His death sparked calls for ITV to better protect the mental health of those connected to the show — in which groups of single people, most of whom are eliminated over the course of a season, must form couples while cooped up in a luxury apartment in Mallorca.

“You just can’t predict how being on the show is going to affect people,” Mike’s mother said just days before the widely anticipated 2021 lineup of contestants was announced.

After she began presenting the show in 2015, British presenter Caroline Flack became the much loved face of “Love Island.” But in December 2019, after a turbulent time in her personal life, Flack told fans she would no longer host the program.

At the time, some fans expressed anger that she had been forced to resign from the role, as ITV said it had a “long standing relationship with the star” but understood her decision.

Flack was embroiled in a domestic violence case and was charged with assaulting her partner, Lewis Burton. The allegations saw social media trolls and the British tabloid incessantly hound the star, who died by suicide at the age of 40 in February 2020.

Her death renewed concern over the treatment famous people face both in the media and by members of the public. The Sun newspaper had branded the star “Caroline Whack,” documenting the details of alleged violence and her coming trial, while paparazzi hounding the star snapped images of her looking anguished and withdrawn as she entered court.

“The UK tabloid press is a disgrace in treating the worst moments of people’s lives as entertainment,” the Guardian’s Hannah Jane Parkinson tweeted at the time.
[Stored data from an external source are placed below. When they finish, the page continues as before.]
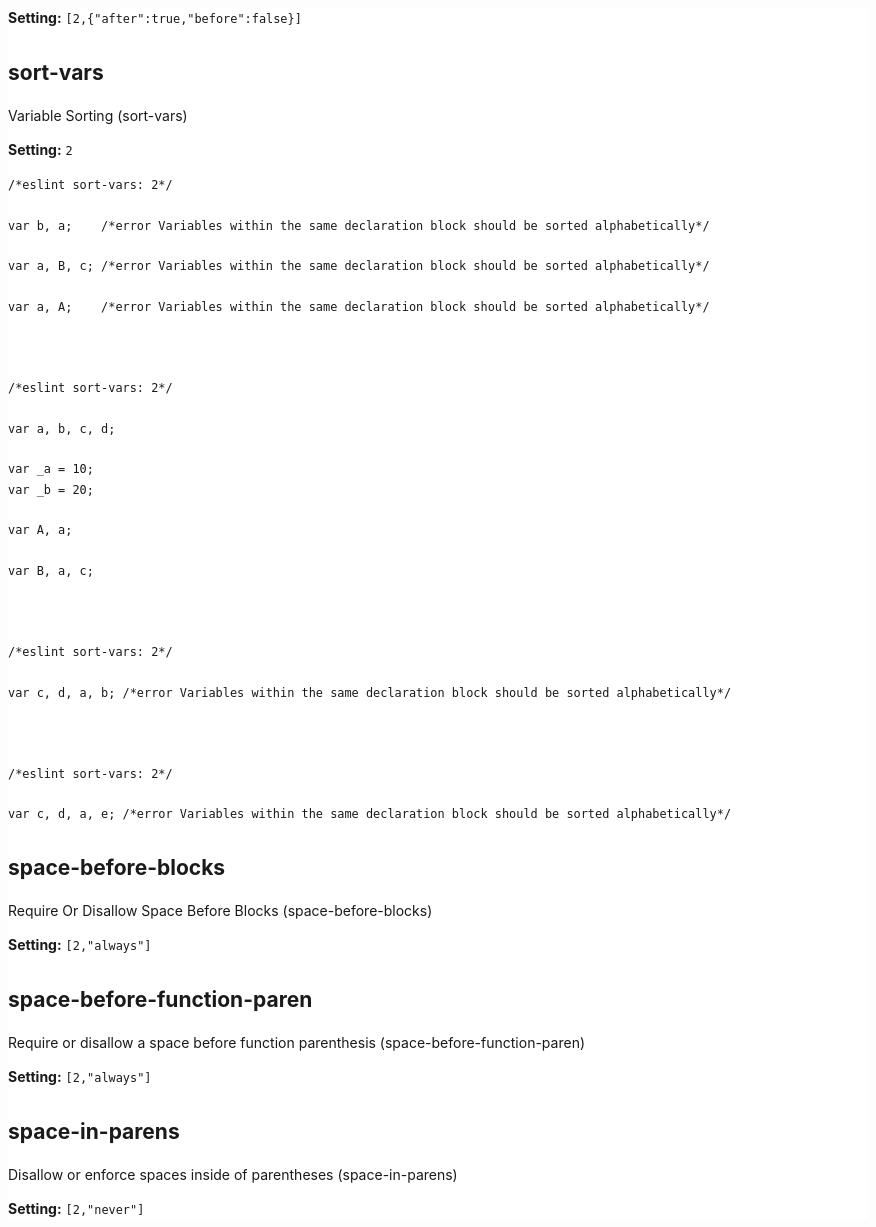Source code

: **Setting:** `[2,{"after":true,"before":false}]`


## sort-vars
 Variable Sorting (sort-vars)

**Setting:** `2`





    /*eslint sort-vars: 2*/
    
    var b, a;    /*error Variables within the same declaration block should be sorted alphabetically*/
    
    var a, B, c; /*error Variables within the same declaration block should be sorted alphabetically*/
    
    var a, A;    /*error Variables within the same declaration block should be sorted alphabetically*/



    /*eslint sort-vars: 2*/
    
    var a, b, c, d;
    
    var _a = 10;
    var _b = 20;
    
    var A, a;
    
    var B, a, c;



    /*eslint sort-vars: 2*/
    
    var c, d, a, b; /*error Variables within the same declaration block should be sorted alphabetically*/



    /*eslint sort-vars: 2*/
    
    var c, d, a, e; /*error Variables within the same declaration block should be sorted alphabetically*/
## space-before-blocks
 Require Or Disallow Space Before Blocks (space-before-blocks)

**Setting:** `[2,"always"]`


## space-before-function-paren
 Require or disallow a space before function parenthesis (space-before-function-paren)

**Setting:** `[2,"always"]`


## space-in-parens
 Disallow or enforce spaces inside of parentheses (space-in-parens)

**Setting:** `[2,"never"]`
Last week, the show announced new “duty of care protocols,” to help those featured on the program prepare for life before, during and after it.

The package includes financial management training, therapy sessions with registered professionals and information regarding both the positive and negative aspects appearing on the show can have.

Gradon told reporters that the show’s producers were undertaking a box ticking exercise. “I won’t be happy until the show is off air,” she said.